BCC eyes 50/50 gender parity
THE Bulawayo City Council (BCC) has come up with a new gender policy that seeks, among other things, to increase female participation in top decision-making positions from the current 27% to 50% by 2030.
BY MTHANDZO NYONI
The gender policy document, gleaned by Southern Eye yesterday, is in line with the country’s Constitution and matches international standards.
It aims to ensure equitable economic development and employment creation opportunities among residents.
Town clerk, Christopher Dube said the latest policy document was a culmination of consultations launched in 2015 after the council had operated without a gender policy since its inception.
“Council will develop gender sensitive recruitment policies, which encourage both women and men, including persons with disabilities, to seek employment in the organisation with a view to achieve gender equity among staff of council,” the policy document in part read.

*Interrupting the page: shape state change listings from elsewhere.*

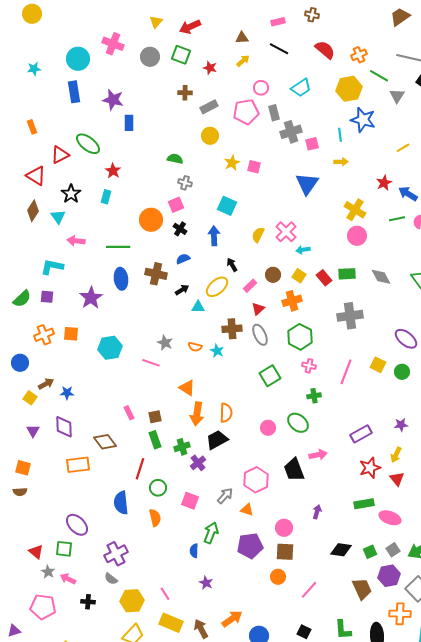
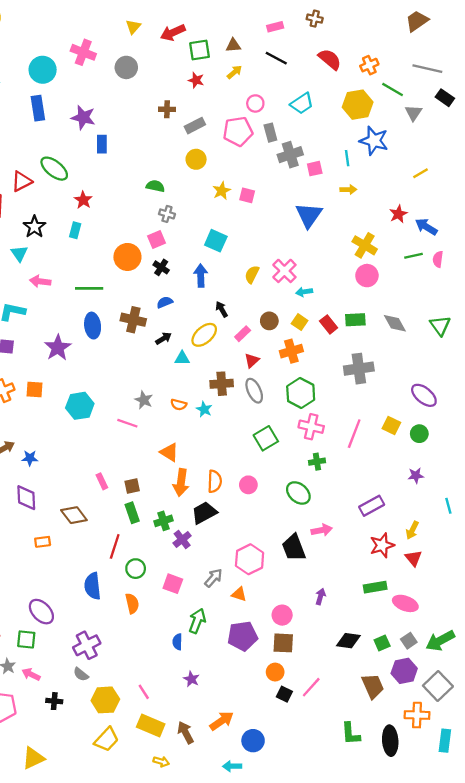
green square: (181, 55) -> (200, 50), moved, turned -30
pink cross: (309, 366) -> (311, 427), size x1.5
purple star: (401, 425) -> (416, 476), moved
pink circle: (268, 428) -> (248, 485), moved
orange rectangle: (78, 465) -> (43, 542), size x0.6
black square: (304, 632) -> (284, 694), moved

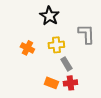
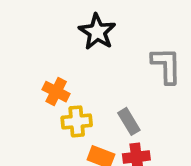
yellow cross: (56, 45) -> (77, 121), moved

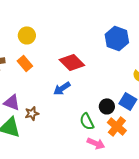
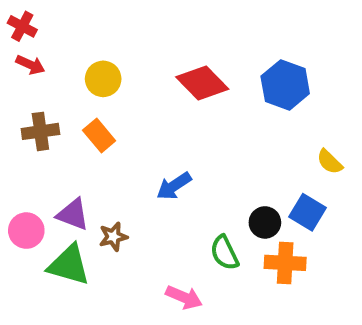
red diamond: (72, 62) -> (202, 83), moved
orange cross: (117, 126) -> (285, 263), turned -36
pink arrow: (96, 143) -> (184, 297), moved

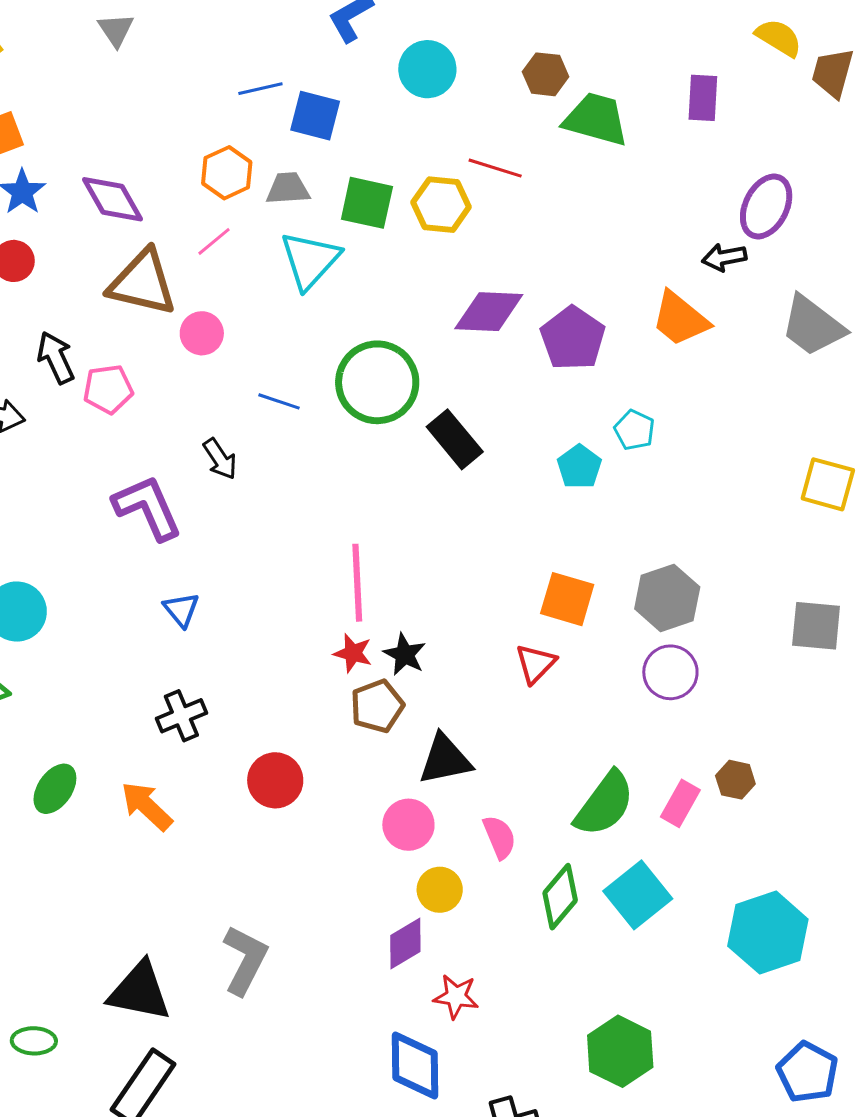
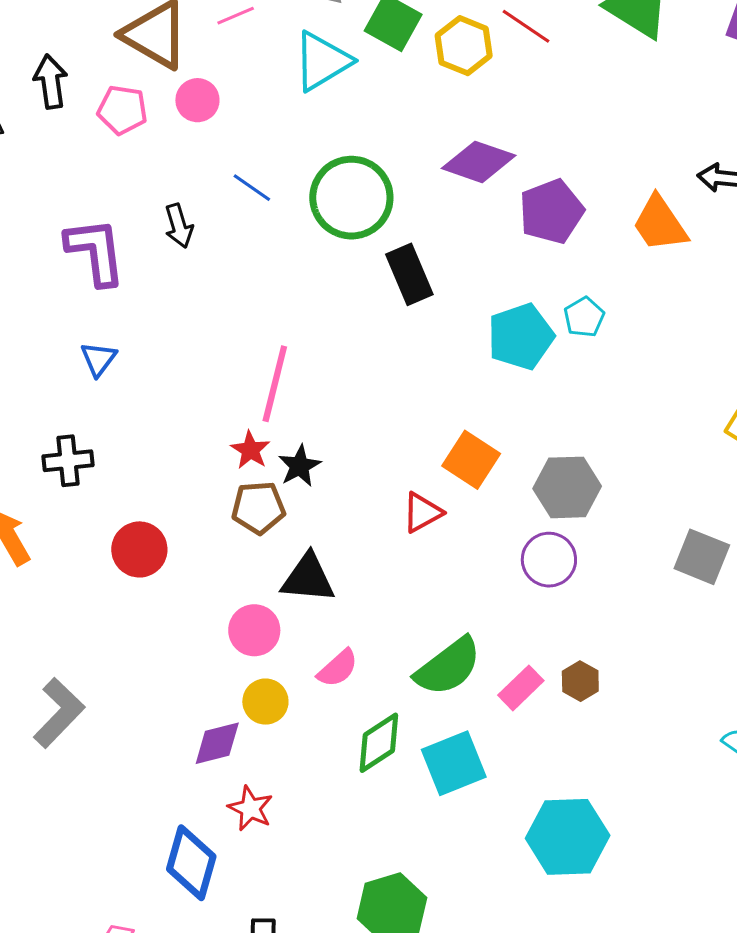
pink pentagon: (108, 389) -> (122, 110), moved
cyan pentagon: (579, 467) -> (521, 336), size x1.5
pink semicircle: (499, 837) -> (338, 668), turned 54

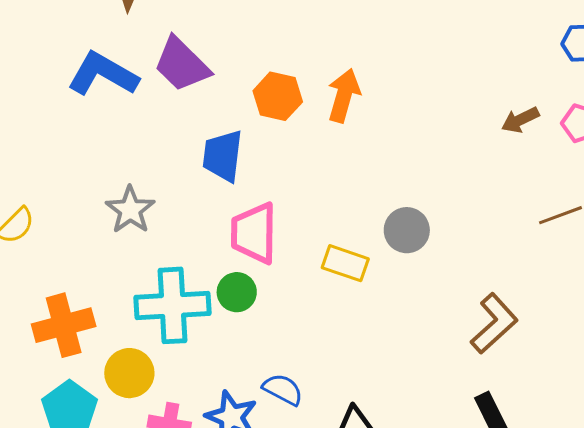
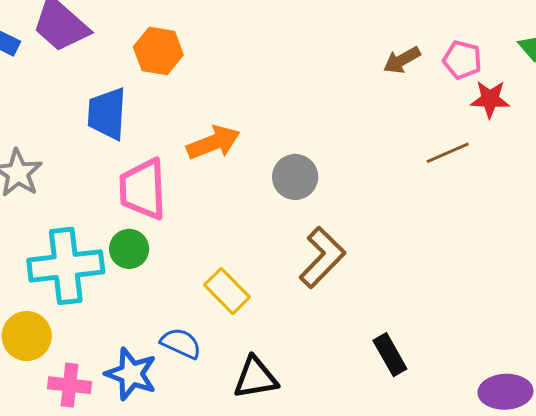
orange arrow: (344, 96) -> (213, 143), moved, turned 56
yellow rectangle: (345, 263) -> (227, 291), moved, turned 30
brown L-shape: (494, 323) -> (322, 257), moved

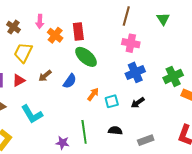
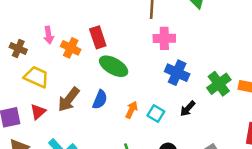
yellow trapezoid: (23, 53) -> (36, 77), turned 100
blue cross: (135, 72) -> (177, 73), turned -30
brown arrow: (45, 76) -> (69, 99), size x1.5
green cross: (173, 76) -> (219, 84), moved
cyan square: (112, 101) -> (156, 113), turned -32

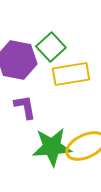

In terms of resource allocation, the policy stated that steps will be taken to assess the needs and concerns of women and men, with a view to ensure equitable allocation of resources in all areas.
“Council will consider the gender dimensions of the economically disadvantaged and will undertake poverty reduction programmes in a sustainable and gender sensitive manner,” the document read.
Council will allocate informal trading facilities to women and men, able-bodied and disabled, it added.
The local authority, in the policy, recognises HIV and Aids as a major challenge to development, economic and social growth.
It also stated that it would ensure that programmes to address HIV and Aids among councillors, staff and in the community are implemented in a gender responsive manner.
“Council will ensure men, women, boys and girls are consulted and involved in water and sanitation service delivery issues and decisions,” the policy read.
“This gender policy, therefore, commits to spearheading a specific gender responsive effort in the management of the environment, particularly focusing on the exacerbation effects of climate change on pre-existing inequalities between men and women; boys and girls.”